Problem details: Rewrite every line of the rows below as a numbered list, leaving out the blank lines.

+++ Provided records +++

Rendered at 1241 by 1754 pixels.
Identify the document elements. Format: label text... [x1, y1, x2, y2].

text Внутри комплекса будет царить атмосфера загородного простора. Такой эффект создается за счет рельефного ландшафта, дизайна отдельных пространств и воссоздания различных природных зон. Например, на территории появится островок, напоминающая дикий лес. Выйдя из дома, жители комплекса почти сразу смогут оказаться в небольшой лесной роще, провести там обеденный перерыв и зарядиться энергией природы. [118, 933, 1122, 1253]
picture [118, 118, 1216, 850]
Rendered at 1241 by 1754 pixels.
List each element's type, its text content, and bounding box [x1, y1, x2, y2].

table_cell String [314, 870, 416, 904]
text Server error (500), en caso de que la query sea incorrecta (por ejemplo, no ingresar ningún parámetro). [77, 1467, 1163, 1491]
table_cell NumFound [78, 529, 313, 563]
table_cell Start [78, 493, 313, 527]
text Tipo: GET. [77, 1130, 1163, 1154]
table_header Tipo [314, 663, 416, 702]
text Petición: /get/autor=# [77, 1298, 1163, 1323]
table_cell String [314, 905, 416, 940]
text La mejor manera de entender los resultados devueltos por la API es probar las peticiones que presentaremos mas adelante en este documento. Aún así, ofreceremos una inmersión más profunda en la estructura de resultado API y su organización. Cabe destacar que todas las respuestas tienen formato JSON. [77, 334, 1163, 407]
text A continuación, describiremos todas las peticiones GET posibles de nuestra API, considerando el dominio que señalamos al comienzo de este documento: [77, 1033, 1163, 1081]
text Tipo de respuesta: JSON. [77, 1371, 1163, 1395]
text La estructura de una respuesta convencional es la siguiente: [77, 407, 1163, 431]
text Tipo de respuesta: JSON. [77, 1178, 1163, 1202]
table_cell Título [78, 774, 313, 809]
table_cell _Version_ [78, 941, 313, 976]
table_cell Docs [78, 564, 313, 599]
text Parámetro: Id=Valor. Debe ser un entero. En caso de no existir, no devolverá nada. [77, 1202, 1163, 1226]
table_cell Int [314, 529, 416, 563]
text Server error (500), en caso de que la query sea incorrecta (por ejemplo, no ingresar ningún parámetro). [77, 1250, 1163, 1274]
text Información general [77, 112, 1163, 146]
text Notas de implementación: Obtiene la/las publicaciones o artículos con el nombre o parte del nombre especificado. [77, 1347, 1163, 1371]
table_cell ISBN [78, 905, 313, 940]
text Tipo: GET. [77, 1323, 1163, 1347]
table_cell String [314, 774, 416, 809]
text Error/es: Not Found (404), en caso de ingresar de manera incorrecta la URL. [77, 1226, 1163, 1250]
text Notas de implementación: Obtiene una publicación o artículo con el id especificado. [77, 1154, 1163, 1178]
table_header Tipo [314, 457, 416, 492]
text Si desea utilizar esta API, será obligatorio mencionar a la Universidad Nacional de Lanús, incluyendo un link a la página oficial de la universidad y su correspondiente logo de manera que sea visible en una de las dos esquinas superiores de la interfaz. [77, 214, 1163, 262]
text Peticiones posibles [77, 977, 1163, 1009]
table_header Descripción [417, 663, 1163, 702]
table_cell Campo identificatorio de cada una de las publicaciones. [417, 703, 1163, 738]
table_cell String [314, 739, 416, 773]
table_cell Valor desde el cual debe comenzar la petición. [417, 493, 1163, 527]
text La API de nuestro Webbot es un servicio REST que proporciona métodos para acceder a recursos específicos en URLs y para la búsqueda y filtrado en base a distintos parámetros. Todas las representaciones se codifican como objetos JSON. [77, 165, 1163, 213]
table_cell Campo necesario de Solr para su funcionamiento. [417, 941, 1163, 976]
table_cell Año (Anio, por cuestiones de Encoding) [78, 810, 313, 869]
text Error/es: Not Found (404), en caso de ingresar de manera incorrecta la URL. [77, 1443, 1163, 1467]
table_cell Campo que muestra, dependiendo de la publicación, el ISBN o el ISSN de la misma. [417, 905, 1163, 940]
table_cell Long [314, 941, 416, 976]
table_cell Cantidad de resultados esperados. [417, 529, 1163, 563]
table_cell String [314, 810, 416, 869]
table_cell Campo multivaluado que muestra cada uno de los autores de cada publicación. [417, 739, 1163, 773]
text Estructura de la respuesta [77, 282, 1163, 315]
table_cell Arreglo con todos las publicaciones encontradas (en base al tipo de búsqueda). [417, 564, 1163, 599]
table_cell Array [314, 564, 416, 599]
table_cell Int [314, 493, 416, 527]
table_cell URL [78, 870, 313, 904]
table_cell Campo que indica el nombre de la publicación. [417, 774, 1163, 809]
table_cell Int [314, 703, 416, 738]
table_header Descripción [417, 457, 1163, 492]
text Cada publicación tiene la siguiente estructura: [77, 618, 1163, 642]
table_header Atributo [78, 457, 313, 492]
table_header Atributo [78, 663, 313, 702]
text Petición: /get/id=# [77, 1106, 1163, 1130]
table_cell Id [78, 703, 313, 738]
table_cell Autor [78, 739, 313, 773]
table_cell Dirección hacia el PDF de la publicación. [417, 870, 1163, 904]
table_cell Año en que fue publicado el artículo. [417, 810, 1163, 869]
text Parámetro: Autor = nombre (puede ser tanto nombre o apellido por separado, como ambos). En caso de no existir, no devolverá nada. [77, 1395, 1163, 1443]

+++

Exercise response:
1. Rendered at 1241 by 1754 pixels.
2. Identify the document elements. Format: label text... [x1, y1, x2, y2].
3. text Внутри комплекса будет царить атмосфера загородного простора. Такой эффект создается за счет рельефного ландшафта, дизайна отдельных пространств и воссоздания различных природных зон. Например, на территории появится островок, напоминающая дикий лес. Выйдя из дома, жители комплекса почти сразу смогут оказаться в небольшой лесной роще, провести там обеденный перерыв и зарядиться энергией природы. [118, 933, 1122, 1253]
4. picture [118, 118, 1216, 850]
5. Rendered at 1241 by 1754 pixels.
6. List each element's type, its text content, and bounding box [x1, y1, x2, y2].
7. table_cell String [314, 870, 416, 904]
8. text Server error (500), en caso de que la query sea incorrecta (por ejemplo, no ingresar ningún parámetro). [77, 1467, 1163, 1491]
9. table_cell NumFound [78, 529, 313, 563]
10. table_cell Start [78, 493, 313, 527]
11. text Tipo: GET. [77, 1130, 1163, 1154]
12. table_header Tipo [314, 663, 416, 702]
13. text Petición: /get/autor=# [77, 1298, 1163, 1323]
14. table_cell String [314, 905, 416, 940]
15. text La mejor manera de entender los resultados devueltos por la API es probar las peticiones que presentaremos mas adelante en este documento. Aún así, ofreceremos una inmersión más profunda en la estructura de resultado API y su organización. Cabe destacar que todas las respuestas tienen formato JSON. [77, 334, 1163, 407]
16. text A continuación, describiremos todas las peticiones GET posibles de nuestra API, considerando el dominio que señalamos al comienzo de este documento: [77, 1033, 1163, 1081]
17. text Tipo de respuesta: JSON. [77, 1371, 1163, 1395]
18. text La estructura de una respuesta convencional es la siguiente: [77, 407, 1163, 431]
19. text Tipo de respuesta: JSON. [77, 1178, 1163, 1202]
20. table_cell Título [78, 774, 313, 809]
21. table_cell _Version_ [78, 941, 313, 976]
22. table_cell Docs [78, 564, 313, 599]
23. text Parámetro: Id=Valor. Debe ser un entero. En caso de no existir, no devolverá nada. [77, 1202, 1163, 1226]
24. table_cell Int [314, 529, 416, 563]
25. text Server error (500), en caso de que la query sea incorrecta (por ejemplo, no ingresar ningún parámetro). [77, 1250, 1163, 1274]
26. text Información general [77, 112, 1163, 146]
27. text Notas de implementación: Obtiene la/las publicaciones o artículos con el nombre o parte del nombre especificado. [77, 1347, 1163, 1371]
28. table_cell ISBN [78, 905, 313, 940]
29. text Tipo: GET. [77, 1323, 1163, 1347]
30. table_cell String [314, 774, 416, 809]
31. text Error/es: Not Found (404), en caso de ingresar de manera incorrecta la URL. [77, 1226, 1163, 1250]
32. text Notas de implementación: Obtiene una publicación o artículo con el id especificado. [77, 1154, 1163, 1178]
33. table_header Tipo [314, 457, 416, 492]
34. text Si desea utilizar esta API, será obligatorio mencionar a la Universidad Nacional de Lanús, incluyendo un link a la página oficial de la universidad y su correspondiente logo de manera que sea visible en una de las dos esquinas superiores de la interfaz. [77, 214, 1163, 262]
35. text Peticiones posibles [77, 977, 1163, 1009]
36. table_header Descripción [417, 663, 1163, 702]
37. table_cell Campo identificatorio de cada una de las publicaciones. [417, 703, 1163, 738]
38. table_cell String [314, 739, 416, 773]
39. table_cell Valor desde el cual debe comenzar la petición. [417, 493, 1163, 527]
40. text La API de nuestro Webbot es un servicio REST que proporciona métodos para acceder a recursos específicos en URLs y para la búsqueda y filtrado en base a distintos parámetros. Todas las representaciones se codifican como objetos JSON. [77, 165, 1163, 213]
41. table_cell Campo necesario de Solr para su funcionamiento. [417, 941, 1163, 976]
42. table_cell Año (Anio, por cuestiones de Encoding) [78, 810, 313, 869]
43. text Error/es: Not Found (404), en caso de ingresar de manera incorrecta la URL. [77, 1443, 1163, 1467]
44. table_cell Campo que muestra, dependiendo de la publicación, el ISBN o el ISSN de la misma. [417, 905, 1163, 940]
45. table_cell Long [314, 941, 416, 976]
46. table_cell Cantidad de resultados esperados. [417, 529, 1163, 563]
47. table_cell String [314, 810, 416, 869]
48. table_cell Campo multivaluado que muestra cada uno de los autores de cada publicación. [417, 739, 1163, 773]
49. text Estructura de la respuesta [77, 282, 1163, 315]
50. table_cell Arreglo con todos las publicaciones encontradas (en base al tipo de búsqueda). [417, 564, 1163, 599]
51. table_cell Array [314, 564, 416, 599]
52. table_cell Int [314, 493, 416, 527]
53. table_cell URL [78, 870, 313, 904]
54. table_cell Campo que indica el nombre de la publicación. [417, 774, 1163, 809]
55. table_cell Int [314, 703, 416, 738]
56. table_header Descripción [417, 457, 1163, 492]
57. text Cada publicación tiene la siguiente estructura: [77, 618, 1163, 642]
58. table_header Atributo [78, 457, 313, 492]
59. table_header Atributo [78, 663, 313, 702]
60. text Petición: /get/id=# [77, 1106, 1163, 1130]
61. table_cell Id [78, 703, 313, 738]
62. table_cell Autor [78, 739, 313, 773]
63. table_cell Dirección hacia el PDF de la publicación. [417, 870, 1163, 904]
64. table_cell Año en que fue publicado el artículo. [417, 810, 1163, 869]
65. text Parámetro: Autor = nombre (puede ser tanto nombre o apellido por separado, como ambos). En caso de no existir, no devolverá nada. [77, 1395, 1163, 1443]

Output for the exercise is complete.